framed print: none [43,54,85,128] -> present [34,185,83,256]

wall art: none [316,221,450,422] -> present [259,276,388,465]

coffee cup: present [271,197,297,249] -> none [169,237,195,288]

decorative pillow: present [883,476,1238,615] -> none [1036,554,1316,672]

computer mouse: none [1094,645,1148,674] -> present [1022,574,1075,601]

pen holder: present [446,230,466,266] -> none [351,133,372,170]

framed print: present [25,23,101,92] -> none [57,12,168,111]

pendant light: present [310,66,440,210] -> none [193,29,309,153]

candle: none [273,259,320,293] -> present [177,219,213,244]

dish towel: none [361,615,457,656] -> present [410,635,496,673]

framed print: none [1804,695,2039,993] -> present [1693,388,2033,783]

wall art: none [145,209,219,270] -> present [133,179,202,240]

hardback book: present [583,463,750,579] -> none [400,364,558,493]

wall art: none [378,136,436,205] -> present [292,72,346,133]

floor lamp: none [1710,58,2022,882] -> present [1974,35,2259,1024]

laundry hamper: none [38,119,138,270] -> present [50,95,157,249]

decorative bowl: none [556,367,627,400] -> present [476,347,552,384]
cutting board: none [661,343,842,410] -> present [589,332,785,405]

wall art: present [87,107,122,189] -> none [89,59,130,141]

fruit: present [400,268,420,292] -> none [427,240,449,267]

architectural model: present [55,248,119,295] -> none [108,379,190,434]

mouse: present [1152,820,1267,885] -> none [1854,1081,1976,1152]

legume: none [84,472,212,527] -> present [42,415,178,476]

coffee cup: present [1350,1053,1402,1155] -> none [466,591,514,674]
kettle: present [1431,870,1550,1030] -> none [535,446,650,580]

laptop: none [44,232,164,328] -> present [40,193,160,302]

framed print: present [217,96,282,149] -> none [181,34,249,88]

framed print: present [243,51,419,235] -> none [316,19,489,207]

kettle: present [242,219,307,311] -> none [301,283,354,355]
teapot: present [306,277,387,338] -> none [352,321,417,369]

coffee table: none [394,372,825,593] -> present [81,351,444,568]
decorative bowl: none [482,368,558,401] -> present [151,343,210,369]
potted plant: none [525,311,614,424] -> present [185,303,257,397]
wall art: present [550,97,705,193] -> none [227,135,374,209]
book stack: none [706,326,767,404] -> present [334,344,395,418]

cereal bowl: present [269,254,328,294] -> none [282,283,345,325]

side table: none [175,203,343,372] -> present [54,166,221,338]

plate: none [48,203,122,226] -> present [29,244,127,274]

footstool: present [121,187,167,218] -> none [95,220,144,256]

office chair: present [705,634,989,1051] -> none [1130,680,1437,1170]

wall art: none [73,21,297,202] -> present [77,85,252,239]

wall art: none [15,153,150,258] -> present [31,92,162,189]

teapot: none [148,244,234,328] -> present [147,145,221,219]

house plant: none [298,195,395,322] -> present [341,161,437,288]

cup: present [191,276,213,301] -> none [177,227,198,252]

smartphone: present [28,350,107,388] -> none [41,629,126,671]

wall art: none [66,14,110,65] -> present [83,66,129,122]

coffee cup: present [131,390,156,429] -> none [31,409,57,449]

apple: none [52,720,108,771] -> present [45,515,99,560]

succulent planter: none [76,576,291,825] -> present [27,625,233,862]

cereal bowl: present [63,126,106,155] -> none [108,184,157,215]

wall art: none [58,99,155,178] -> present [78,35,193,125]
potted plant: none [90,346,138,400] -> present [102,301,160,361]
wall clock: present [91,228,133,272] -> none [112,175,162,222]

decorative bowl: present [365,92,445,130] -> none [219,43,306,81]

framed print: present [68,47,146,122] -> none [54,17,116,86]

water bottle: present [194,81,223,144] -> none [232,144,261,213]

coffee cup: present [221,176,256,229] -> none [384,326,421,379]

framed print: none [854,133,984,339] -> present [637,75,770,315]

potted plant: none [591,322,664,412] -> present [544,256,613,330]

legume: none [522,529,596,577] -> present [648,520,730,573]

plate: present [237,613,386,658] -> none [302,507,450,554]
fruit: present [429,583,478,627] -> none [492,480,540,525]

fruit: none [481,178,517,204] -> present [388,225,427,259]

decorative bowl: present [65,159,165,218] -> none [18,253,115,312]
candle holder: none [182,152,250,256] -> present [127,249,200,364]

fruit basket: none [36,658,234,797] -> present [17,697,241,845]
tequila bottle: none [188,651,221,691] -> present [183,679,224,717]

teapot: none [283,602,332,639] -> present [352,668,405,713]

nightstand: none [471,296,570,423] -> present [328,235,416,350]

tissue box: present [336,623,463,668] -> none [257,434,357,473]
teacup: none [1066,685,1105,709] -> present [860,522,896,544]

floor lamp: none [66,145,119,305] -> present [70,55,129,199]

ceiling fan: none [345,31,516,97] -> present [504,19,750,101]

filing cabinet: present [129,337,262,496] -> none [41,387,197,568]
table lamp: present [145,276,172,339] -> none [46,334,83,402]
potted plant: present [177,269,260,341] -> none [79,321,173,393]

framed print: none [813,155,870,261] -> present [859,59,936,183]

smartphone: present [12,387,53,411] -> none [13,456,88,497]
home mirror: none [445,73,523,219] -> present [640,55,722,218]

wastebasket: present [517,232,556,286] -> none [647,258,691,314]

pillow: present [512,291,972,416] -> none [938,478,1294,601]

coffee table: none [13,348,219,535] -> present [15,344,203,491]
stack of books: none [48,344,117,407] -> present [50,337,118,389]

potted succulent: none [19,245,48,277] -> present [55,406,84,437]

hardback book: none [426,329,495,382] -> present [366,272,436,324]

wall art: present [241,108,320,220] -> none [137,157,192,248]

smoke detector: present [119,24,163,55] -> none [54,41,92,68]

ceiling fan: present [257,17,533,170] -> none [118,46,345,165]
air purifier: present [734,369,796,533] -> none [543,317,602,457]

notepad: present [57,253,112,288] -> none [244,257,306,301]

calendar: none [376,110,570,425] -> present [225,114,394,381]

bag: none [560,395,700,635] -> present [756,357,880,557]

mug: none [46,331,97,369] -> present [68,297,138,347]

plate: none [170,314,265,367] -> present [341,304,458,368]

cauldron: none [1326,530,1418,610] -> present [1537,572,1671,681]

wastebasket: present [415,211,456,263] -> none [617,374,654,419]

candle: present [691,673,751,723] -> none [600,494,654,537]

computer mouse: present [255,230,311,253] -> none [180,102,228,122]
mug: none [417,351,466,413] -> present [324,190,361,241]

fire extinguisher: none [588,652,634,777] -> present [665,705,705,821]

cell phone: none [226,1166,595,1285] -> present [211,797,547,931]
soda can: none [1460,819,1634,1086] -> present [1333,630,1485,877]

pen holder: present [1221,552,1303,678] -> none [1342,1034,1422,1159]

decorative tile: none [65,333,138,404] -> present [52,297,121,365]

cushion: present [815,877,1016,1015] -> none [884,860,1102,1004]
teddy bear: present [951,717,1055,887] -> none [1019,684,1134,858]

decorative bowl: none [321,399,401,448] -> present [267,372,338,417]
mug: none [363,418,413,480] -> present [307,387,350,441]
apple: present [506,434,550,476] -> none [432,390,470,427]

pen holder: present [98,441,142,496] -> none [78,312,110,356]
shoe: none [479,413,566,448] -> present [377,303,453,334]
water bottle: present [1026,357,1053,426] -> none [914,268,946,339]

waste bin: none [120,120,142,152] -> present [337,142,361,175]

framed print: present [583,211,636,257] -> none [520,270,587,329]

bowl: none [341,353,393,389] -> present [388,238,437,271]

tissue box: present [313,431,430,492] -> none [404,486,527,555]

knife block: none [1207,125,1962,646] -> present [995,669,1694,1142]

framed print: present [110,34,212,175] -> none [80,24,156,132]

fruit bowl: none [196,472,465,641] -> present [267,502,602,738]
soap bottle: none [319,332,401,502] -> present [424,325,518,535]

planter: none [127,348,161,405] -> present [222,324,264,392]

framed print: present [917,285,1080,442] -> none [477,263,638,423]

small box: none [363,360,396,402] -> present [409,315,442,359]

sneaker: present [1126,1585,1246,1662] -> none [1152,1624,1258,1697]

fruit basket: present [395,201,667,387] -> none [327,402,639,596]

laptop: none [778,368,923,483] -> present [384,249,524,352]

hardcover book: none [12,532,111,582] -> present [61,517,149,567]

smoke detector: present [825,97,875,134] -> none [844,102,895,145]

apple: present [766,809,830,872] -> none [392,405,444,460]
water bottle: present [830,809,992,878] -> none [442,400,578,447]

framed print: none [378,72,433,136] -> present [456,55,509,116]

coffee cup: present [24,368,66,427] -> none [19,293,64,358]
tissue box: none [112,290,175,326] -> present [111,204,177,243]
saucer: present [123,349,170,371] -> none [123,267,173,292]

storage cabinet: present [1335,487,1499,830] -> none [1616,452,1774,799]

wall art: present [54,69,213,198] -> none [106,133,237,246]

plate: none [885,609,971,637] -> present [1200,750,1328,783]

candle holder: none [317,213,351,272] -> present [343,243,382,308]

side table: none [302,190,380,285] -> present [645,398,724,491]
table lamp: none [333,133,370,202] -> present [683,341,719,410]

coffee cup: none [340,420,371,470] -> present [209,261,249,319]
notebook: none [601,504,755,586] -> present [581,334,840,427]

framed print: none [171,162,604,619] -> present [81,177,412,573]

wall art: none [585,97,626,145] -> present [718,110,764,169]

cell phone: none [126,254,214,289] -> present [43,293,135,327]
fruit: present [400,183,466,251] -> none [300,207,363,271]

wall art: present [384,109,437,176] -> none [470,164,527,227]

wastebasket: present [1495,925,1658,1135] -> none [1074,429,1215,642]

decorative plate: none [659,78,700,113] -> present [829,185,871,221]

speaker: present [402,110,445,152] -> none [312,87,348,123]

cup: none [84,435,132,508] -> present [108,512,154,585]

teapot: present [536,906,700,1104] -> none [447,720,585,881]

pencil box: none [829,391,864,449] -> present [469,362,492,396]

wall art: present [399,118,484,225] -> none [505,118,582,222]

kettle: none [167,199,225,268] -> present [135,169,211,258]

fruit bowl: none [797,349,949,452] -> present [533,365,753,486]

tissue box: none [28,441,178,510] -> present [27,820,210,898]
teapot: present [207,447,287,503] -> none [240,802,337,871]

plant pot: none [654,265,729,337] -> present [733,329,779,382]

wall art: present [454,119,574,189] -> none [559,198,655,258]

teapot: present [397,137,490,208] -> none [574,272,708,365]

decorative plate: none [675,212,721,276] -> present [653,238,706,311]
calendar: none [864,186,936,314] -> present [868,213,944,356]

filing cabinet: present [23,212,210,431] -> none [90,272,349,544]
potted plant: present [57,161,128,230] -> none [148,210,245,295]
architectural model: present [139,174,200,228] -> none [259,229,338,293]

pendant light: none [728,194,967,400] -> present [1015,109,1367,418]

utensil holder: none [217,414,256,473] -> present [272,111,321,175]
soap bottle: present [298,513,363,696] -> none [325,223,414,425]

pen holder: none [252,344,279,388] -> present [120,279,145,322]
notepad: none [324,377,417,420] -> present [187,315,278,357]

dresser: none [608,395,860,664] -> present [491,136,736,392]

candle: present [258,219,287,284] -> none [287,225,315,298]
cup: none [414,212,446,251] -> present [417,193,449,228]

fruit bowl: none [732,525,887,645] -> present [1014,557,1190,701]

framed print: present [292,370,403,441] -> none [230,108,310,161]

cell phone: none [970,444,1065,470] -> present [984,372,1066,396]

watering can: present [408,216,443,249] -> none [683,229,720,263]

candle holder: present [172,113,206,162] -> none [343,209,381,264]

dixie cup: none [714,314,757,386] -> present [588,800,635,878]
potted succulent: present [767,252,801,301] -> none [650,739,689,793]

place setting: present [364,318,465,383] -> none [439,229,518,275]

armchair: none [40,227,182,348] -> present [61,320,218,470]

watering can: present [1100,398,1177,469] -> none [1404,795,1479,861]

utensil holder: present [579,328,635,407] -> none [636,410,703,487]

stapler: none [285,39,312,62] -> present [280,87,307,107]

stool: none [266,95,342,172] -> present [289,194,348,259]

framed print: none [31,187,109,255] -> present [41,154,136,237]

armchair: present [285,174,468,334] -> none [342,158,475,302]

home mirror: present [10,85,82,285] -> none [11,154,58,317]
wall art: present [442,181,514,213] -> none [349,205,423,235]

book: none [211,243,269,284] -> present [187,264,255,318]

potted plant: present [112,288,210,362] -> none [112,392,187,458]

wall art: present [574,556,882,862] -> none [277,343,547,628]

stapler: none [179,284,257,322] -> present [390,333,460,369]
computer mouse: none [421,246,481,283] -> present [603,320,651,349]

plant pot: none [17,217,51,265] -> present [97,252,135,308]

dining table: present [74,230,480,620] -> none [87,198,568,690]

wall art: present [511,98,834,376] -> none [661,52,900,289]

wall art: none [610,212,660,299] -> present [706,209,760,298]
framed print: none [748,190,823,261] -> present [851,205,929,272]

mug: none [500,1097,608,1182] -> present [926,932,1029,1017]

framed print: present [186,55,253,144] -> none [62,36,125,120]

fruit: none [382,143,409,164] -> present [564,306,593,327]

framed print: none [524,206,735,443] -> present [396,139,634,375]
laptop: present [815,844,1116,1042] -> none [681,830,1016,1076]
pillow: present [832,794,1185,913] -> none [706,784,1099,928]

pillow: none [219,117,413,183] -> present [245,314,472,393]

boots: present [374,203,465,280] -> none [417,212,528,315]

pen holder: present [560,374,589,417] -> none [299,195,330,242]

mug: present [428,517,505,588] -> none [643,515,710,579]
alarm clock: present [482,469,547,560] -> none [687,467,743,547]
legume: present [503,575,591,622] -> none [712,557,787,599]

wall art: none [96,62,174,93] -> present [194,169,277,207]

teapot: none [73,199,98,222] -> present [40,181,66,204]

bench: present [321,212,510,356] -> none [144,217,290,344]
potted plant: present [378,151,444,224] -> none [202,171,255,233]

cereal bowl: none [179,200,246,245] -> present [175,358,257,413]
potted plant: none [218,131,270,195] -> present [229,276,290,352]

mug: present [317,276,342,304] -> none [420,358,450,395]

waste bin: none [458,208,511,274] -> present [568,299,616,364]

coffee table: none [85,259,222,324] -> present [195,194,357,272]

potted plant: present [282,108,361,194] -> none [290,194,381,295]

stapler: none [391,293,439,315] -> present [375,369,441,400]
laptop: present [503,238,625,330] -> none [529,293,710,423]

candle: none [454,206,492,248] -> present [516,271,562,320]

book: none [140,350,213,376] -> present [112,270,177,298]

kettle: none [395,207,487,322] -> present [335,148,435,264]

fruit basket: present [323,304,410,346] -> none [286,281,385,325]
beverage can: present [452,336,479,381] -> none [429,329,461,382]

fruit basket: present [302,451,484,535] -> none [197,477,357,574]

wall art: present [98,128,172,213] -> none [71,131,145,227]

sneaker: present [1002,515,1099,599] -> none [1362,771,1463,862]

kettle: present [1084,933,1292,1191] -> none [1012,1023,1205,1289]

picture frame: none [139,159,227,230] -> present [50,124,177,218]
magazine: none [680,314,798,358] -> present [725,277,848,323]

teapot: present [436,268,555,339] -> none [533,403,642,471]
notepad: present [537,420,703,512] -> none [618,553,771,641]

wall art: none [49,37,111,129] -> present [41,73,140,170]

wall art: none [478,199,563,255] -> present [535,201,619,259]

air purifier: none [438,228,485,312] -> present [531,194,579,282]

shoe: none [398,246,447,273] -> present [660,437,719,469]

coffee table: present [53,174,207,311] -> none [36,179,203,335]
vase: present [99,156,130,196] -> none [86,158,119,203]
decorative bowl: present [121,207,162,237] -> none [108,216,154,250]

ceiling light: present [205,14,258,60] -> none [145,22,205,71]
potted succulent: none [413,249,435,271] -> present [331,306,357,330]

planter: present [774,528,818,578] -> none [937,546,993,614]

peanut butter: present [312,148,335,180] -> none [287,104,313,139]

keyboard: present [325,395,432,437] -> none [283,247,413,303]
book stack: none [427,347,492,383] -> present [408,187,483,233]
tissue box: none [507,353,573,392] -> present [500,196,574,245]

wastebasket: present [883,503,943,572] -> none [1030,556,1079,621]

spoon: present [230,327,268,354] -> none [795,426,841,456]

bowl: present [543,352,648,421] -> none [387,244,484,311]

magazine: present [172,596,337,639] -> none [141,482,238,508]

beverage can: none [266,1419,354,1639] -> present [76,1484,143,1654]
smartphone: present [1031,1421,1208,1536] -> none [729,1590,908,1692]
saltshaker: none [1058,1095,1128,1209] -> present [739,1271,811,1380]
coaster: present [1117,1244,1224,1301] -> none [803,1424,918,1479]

= Exercise instructions =
Whenever the word "detector" appears in a line of the listing, copy out that line.

= Answer box =
smoke detector: present [119,24,163,55] -> none [54,41,92,68]
smoke detector: present [825,97,875,134] -> none [844,102,895,145]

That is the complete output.